[Materials provided Boundary: Start]

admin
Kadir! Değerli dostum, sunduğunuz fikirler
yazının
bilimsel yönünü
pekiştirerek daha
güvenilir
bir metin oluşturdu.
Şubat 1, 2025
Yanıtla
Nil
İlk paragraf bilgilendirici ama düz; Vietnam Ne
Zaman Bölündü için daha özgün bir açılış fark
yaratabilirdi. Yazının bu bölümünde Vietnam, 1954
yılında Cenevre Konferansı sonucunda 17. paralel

[Materials provided Boundary: End]
[Materials provided Boundary: Start]

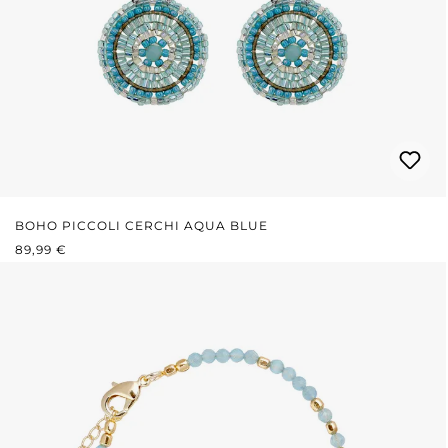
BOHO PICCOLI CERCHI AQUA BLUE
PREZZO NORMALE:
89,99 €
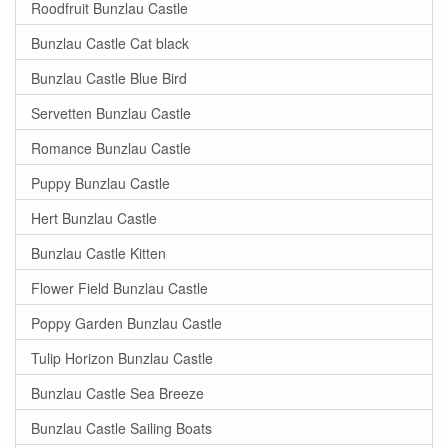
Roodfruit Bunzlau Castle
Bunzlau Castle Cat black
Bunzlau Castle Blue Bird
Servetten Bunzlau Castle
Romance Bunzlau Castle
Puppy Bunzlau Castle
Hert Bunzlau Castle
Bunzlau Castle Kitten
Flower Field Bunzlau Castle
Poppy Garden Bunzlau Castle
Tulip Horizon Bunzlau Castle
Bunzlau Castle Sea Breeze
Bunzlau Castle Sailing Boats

[Materials provided Boundary: End]

Exercise:
Search the material for the string "Vietnam" and return each line that has it.

Result below:
İlk paragraf bilgilendirici ama düz; Vietnam Ne
yaratabilirdi. Yazının bu bölümünde Vietnam, 1954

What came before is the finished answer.